How long have you been dating her?
How did you not know about her maritial status early on?


----------



## Entropy3000 (May 11, 2011)

Wandering_Spirit said:


> Hello all
> Im new here and compared to most of the people here, i am not married or in any relationship at all. However now i am in a very uncomfortable situation.
> The thing is the following: I met a girl about a year ago and we started like a casual dating relationship. We shared emotions, dreams about the future as well as physical desires.
> Pretty much where all good relationships start.
> ...


I would just let her go. Never see her again. In one way telling the husband would be a kind thing to do for him. But it would keep you attached to the situation. She lied to you as well. Not a very good person. 

Move on. I am not saying this is an easy decision. If you were to let him know, I agree a phone call. But then he may become obsessed with finding you. She may convince him you are a predator.


----------



## snap (Oct 3, 2011)

You don't need a VAR, just forward the texts. The husband surely knows her manner of chatting (vocabulary she uses, acronyms, diminutives etc), it will be evident that they are genuine.


----------



## Wandering_Spirit (Mar 5, 2012)

I'm 29 years old, as is she.
I've been dating her for about 1 year, since i basically met her.
And i found it out, when i was invited to a party of a friend of mine where she was there too with her husband.
I didnt find out because i dont ask questions. I was happy, and honestly, she was excellent at hiding things. Never i could imagine she would be having a boyfriend, yet even be married.

Im still thinking about this, either mailing him something or just let it go...well...


----------



## LostWifeCrushed (Feb 7, 2012)

Wander over to a phone and CALL HIM. Sheesh

Wouldn't YOU want to know if you were the husband?


----------



## Shaggy (Jul 17, 2011)

Up to the point of knowing you did nothing wrong.
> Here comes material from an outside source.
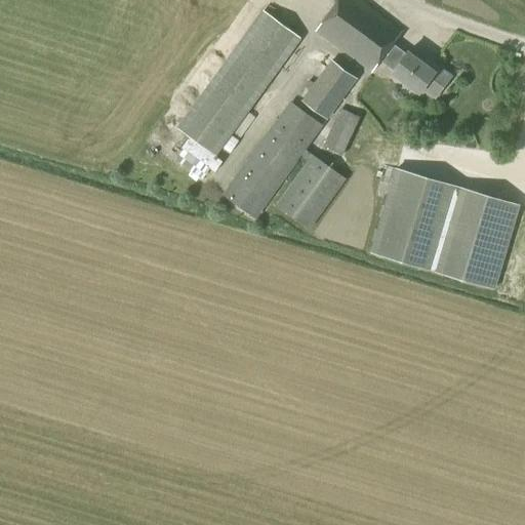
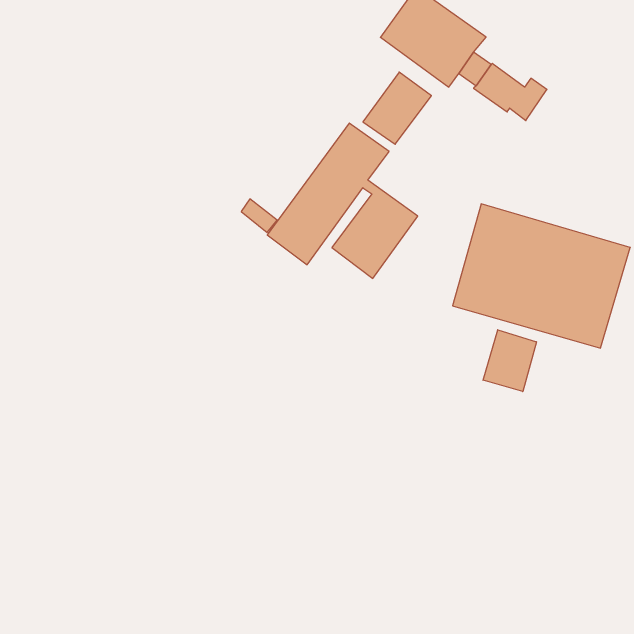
building: [177,11,299,156] -> none
building: [322,108,359,155] -> none
building: none -> [483,330,536,392]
Now is when the clock starts. If you don't tell the husband then you are complicit in her cheating.

Do the right thing.
_Posted via Mobile Device_


----------



## AngryandUsed (Jun 23, 2011)

can you call her husband over phone anonymosly and let him know?
_Posted via Mobile Device_


----------



## Complexity (Dec 31, 2011)

Why would you "let it go"?


----------



## PHTlump (Jun 2, 2010)

I don't think you have much to worry about. Unless this guy is just nuts, he should understand that his wife lied to you.

Good luck.


----------



## bryanp (Aug 25, 2011)

What was her reaction when she saw you at the party while she was with her husband?


----------